But it's hard to see him and the environmental lobby winning the war. There's just too much money at stake. Who do these people think they are, corporations?
That oil is too valuable not to be sold. Period. That simple factor will swamp all other considerations: of CO2 and environmental destruction in Alberta and the fear of pipeline breaks. You'd have to be a saint not to rip that oil out and sell it, and there are very few saints among us.
After Obama's decision earlier this week Canada's Minister of Natural Resources issued a statement that said, basically: That's unfortunate. But this is going to happen.
Sure, there will be some jobs created if the pipeline were built: about 20,000 man-years worth, said TransCanada. That's not very many, really: the US worker force grows by roughly 100,000 people per month.
So the jobs created would be a drop in the bucket. The big factor is the profit -- for oil companies, and the Canadian government.
There's an estimated 175 B barrels of oil to be recovered from the Canadian tar sands, at current prices and with current technologies. That's worth about $17.5 trillion on today's market -- 10 times Canada's 2011 GDP of $1.7 B/yr (US$ or CAN$ -- they're almost equal now).

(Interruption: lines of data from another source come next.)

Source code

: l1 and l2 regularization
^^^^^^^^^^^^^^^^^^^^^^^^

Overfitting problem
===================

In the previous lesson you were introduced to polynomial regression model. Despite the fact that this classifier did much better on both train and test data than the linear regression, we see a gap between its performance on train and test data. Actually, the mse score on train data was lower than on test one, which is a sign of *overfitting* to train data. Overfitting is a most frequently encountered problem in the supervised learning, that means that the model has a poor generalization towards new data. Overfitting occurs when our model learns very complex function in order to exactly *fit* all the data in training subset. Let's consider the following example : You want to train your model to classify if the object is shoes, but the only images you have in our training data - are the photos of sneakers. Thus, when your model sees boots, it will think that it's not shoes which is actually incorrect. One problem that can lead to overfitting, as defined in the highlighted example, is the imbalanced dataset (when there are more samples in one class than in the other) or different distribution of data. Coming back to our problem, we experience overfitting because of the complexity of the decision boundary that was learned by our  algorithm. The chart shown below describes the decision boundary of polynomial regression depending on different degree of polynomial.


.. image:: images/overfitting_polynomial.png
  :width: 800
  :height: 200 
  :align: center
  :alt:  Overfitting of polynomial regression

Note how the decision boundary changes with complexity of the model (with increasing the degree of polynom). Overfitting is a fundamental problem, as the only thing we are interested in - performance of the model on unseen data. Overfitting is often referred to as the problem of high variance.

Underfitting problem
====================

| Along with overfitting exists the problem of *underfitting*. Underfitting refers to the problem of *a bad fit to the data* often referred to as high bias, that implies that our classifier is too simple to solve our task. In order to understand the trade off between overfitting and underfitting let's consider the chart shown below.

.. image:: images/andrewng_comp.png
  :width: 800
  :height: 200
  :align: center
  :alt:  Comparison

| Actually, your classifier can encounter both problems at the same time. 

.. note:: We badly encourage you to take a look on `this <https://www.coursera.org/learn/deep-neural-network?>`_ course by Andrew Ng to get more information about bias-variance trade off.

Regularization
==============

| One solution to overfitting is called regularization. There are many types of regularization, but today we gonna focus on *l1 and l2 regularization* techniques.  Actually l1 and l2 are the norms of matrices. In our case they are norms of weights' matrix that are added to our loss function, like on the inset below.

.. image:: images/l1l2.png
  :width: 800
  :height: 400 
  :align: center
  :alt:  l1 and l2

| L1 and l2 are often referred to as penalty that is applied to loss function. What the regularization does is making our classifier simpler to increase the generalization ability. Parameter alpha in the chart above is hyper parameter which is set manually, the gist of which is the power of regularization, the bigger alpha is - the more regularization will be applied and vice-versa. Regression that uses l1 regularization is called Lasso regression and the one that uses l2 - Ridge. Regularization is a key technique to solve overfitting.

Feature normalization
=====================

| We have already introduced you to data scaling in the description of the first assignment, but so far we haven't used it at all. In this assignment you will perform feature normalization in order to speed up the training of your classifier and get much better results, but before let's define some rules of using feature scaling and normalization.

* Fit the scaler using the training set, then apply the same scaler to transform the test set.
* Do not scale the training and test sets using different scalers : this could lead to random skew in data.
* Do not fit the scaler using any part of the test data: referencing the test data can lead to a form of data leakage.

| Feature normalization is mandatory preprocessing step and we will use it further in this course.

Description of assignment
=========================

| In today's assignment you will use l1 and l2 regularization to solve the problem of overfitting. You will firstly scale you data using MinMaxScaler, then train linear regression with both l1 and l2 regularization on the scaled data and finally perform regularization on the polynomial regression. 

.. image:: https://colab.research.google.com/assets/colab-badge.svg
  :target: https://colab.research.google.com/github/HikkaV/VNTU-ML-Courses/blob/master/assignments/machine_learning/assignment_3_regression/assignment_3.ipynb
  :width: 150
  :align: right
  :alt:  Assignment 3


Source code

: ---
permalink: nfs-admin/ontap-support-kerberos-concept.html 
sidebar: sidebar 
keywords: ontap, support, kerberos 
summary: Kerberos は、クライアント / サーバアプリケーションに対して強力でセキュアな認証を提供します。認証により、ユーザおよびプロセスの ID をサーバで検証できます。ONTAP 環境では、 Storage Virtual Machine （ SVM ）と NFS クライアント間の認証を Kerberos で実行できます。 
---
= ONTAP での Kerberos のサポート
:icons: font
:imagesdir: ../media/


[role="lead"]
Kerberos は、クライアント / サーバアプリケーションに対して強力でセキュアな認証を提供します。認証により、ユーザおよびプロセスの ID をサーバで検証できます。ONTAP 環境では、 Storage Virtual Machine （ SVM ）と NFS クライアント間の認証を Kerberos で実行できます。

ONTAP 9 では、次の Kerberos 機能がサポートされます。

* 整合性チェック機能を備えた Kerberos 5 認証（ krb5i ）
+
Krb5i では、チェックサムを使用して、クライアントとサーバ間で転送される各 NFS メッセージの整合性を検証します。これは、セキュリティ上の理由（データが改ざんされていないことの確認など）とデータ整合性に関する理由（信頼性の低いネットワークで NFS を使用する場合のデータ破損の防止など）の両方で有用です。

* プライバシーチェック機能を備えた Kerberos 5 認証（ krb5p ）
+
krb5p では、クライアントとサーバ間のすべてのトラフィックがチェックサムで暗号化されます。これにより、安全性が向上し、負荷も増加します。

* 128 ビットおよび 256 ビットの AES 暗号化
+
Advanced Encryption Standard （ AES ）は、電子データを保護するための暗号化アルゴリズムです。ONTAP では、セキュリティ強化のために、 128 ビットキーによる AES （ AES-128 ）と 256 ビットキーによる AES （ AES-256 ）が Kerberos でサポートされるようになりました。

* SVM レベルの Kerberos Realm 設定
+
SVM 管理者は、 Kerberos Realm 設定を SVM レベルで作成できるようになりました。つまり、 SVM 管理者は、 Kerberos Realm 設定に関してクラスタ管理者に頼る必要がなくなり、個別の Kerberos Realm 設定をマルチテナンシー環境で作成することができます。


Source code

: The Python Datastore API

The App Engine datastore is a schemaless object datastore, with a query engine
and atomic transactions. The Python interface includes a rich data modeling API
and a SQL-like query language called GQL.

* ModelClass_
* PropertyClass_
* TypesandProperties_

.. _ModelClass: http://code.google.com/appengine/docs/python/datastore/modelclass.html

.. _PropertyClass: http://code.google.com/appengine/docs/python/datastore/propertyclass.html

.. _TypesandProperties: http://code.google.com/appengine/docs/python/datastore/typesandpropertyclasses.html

In 2006, Royal Dutch Shell said they made an after-tax profit of $21.75 per barrel from their Canadian oil sands unit. Canada wants to get production up to 4.4 Mb/d within this decade, so that's $35 B/yr in profit to be had. They will mumble something about carbon capture and sequestration and the Canadian government will do away with some more tax incentives in the name of "environmentalism" and they will find a way to get it.
CO2? Author David Strahan estimates that CO2 emissions from the tar sands are 20% higher than average emissions from oil (mostly from production), and that a barrel of oil, with production and refining and consumption, emits about 500 kg CO2e per barrel.
So the Canadian oil sands will put about 0.8 Bmt CO2e/yr into the atmosphere. If all that's recoverable eventually gets burned, it would put about 90 Bmt CO2e into the atmosphere, or 24 GtC using the famous 44/12 ratio.
Worldwide emissions in 2010 were 9139 Tg C, or 9.1 GtC. (Maybe it's weird, but I actually enjoy doing these numbers.)
So the entire recoverable Canadian tar
sands represents about 3 years
of current worldwide CO2 emissions.
Is that so bad? I don't have the exact numbers, but looking at this chart and calculating the area of the triangle it seems the world has emitted about (1/2)*(70 yrs)*(9000 MmtC/yr), or ~ 300 GtC. (Here Myles Allen said 500 GtC, and we'll probably emit another 250-500 GtC before we're finished.)
So the Canadian tar sands will increase "expected" "conventional" emissions about about 5-10%.
Instead of adding a total of about 800 GtC
to the atmosphere, burning the Canadian tar sands
will increase this to about 825 GtC.
If what we've burned so far (~500 GtC) has resulted in a ~1°C increase in temperature, and (throwing in some feedbacks) what we'll burn before we're through (~350 GtC) will add another ~ 1°C, then using all the Canadian tar sands (~25 GtC) we can get our hands on will add another ~0.1 °C.
Canadian tar sands = another 0.1 °C of warming
Is that so bad if, it makes the Canadians and a whole bunch of other people rich (~$15-20 T)?
I guess I'm just too cynical to think 350.org and the environmental lobby is going to stay in the way of $15-20 trillion worth of money sitting under the Canadian wilderness.